2014 Three Oaks Theater Festival Continues with EXIT STRATEGY & HUGHIE
Co-founders John Stoops, Tim Evans, and Marc Grapey present the final productions of the 2014 Three Oaks Theater Festival, a summer theater festival that brings limited-engagement runs of highly-acclaimed, professional productions to audiences in Harbor Country, Michigan. This expanded season is being performed in creative venues throughout Harbor Country, including the Acorn Theater, Vickers Theatre, and the historic Lakeside Inn. Three Oaks Theater Festival is presented with major support by The Pokagon Fund.

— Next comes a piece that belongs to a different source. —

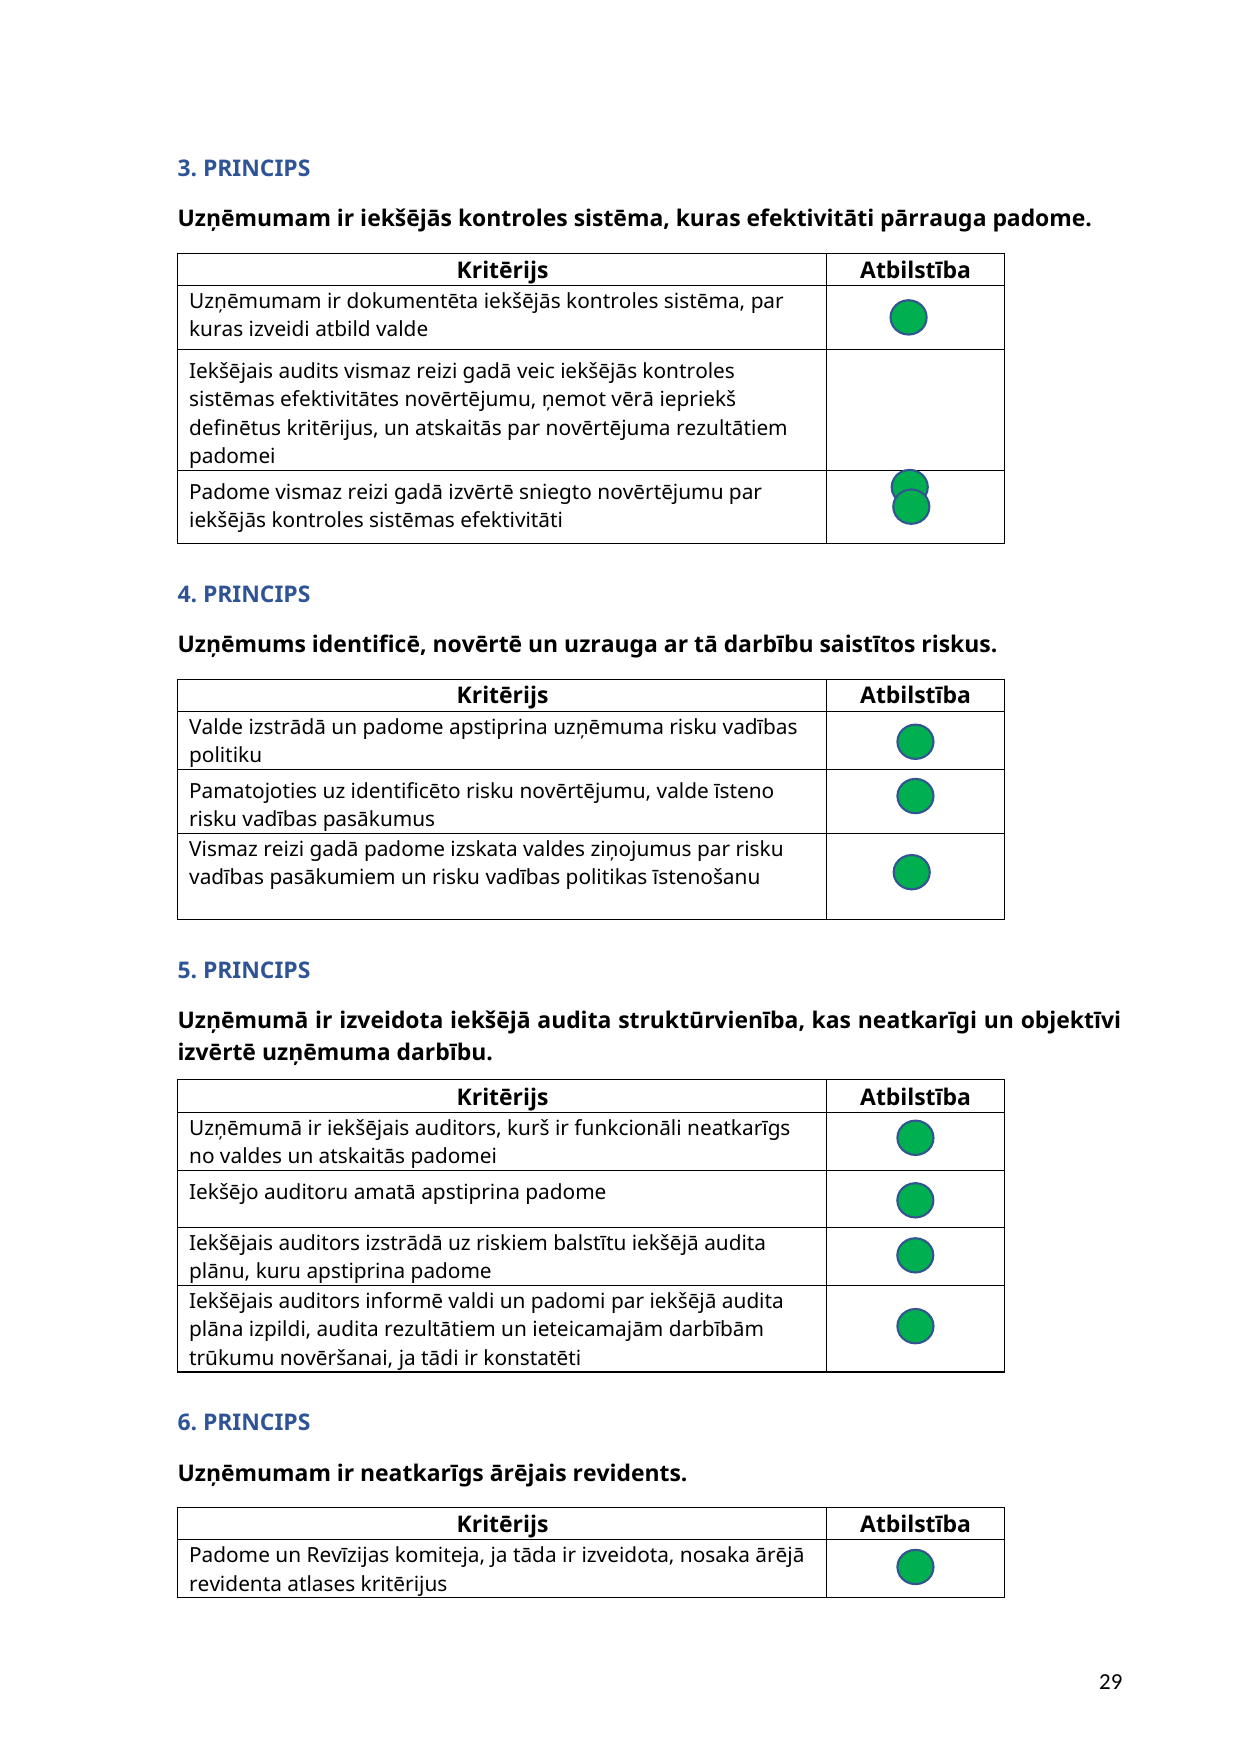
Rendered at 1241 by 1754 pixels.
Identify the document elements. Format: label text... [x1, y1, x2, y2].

The remaining productions are the acclaimed Jackalope Theatre's Exit Strategy, which will play a month-long run in Chicago immediately following the performances in Michigan; and Seanachaí Theatre Company's Hughie.
By Ike Holter
Directed by Gus Menary
Featuring the original Jackalope Theatre cast
Saturday July 26, 8:00pm ET (7:00pm CT)
Sunday, July 27, 1:00pm ET (12:00pm CT)
Performed at Acorn Theater, 107 Generations Dr., Three Oaks, MI
Ticket prices: $30-$35
From the acclaimed writer of Hit the Wall and Loom, comes the story of a Chicago public high school slated for closure at the end of the year. The impending shut-down causes tensions in the school's already volcanic neighborhood to rise to the breaking point, but a small group of teachers launch a last minute battle to save the school. Over the course of the year, they put their careers, their future and their safety in the hands of a fast talking administrator who comes on strong: but might actually have no clue what he's doing.
Exit Strategy will return to Chicago, July 30-August 29, for a limited run at the Broadway Armory. For more information, http://jackalopetheatre.org/
Seanachaí Theatre Company's
By Eugene O'Neill
Directed by Kevin Fox
Featuring Brad Armacost
Friday, August 1, 8:00pm ET (7:00pm CT)
Saturday, August 2, 8:00pm ET (7:00pm CT)
Performed at Lakeside Inn, 15251 Lakeshore Rd, Lakeside, MI
Ticket prices: $25
Eugene O'Neill's classic two-character play is set in the lobby of a hotel early one morning in the late 1920s. Its characters are the hotel's gray and withdrawn night clerk, and "Erie" Smith, a penny-ante gambler who has spent most of his last 15 years at the hotel between periods of drunkenness. His most recent bender was prompted by the death of the title character, who was the night clerk's predecessor. Erie babbles through tales of his life's imaginary successes, as well as his panicky optimism for the future. The night clerk can only listen to this study in fraudulent glibness, which is touching, revealing and a telling measure of what is behind this man's delusions. O'Neill renders a palpable journey into Erie's soul that both invites and compels us to join Erie in supportive community along his path of mourning to ultimate redemption.